Karl Rove, Dick Cheney, Saddam Hussein and 9/11

Rove explains Cheney's 1994 view that overthrowing Saddam wouldn't be worth "very many" American lives.

Published August 20, 2007 10:57AM (EDT)

The Office of the Vice President may not have much to say about that 1994 videotape in which Dick Cheney explains that overthrowing Saddam Hussein isn't worth the lives of "very many" American soldiers. But asked about the tape on "Meet the Press" Sunday, Karl Rove had all sorts of things to say about it. Well, actually, just one thing: 9/11.

Cheney "was describing the conditions in 1994," Rove explained. "By 2003, the world had changed. It changed on 9/11, and it became clear -- it should be clear to every American that we live in a dangerous world where we cannot let emerging threats fully materialize in attacks on our homeland."
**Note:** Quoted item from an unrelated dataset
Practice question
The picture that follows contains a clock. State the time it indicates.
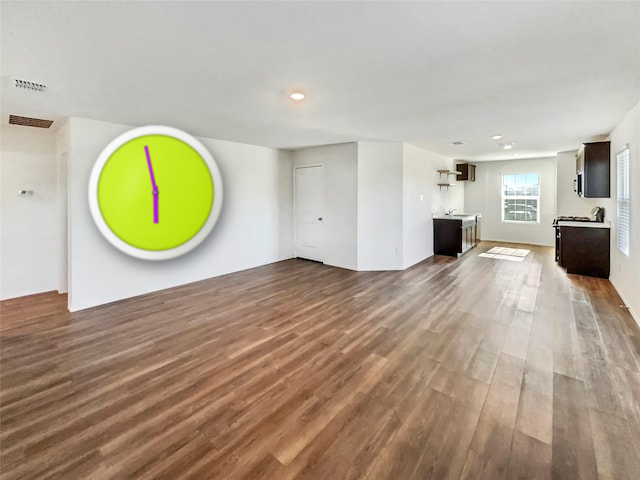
5:58
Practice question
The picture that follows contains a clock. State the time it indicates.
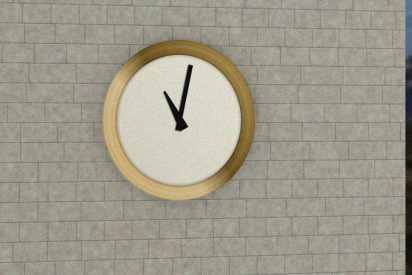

Now, that might have become clear to at least one American on Aug. 6, 2001, when Rove's boss received -- and ignored -- the memo entitled "Bin Laden Determined to Strike in U.S." But we digress.

"Look, there, there are all kinds of contingencies that are discussed and evaluated and planned for and thought about," Rove continued Sunday. "But look, the world changed. Again, I repeat, it is fine to have a 1994 mindset in 1994. It is no longer acceptable to have a 1994 mindset after Sept. 11. America needs to think and act differently. We face a brutal enemy who will kill the innocent for one purpose and that is to gain control of the Middle East and to use the leverage of oil to bring down the West, and to attack us again."

Yes, and if we'd stayed focused on that enemy after 9/11 -- if we hadn't started a war against someone else entirely -- America, Iraq and the political legacy Rove is working so hard to salvage would all be a lot safer today.

By Tim Grieve

Tim Grieve is a senior writer and the author of Salon's War Room blog.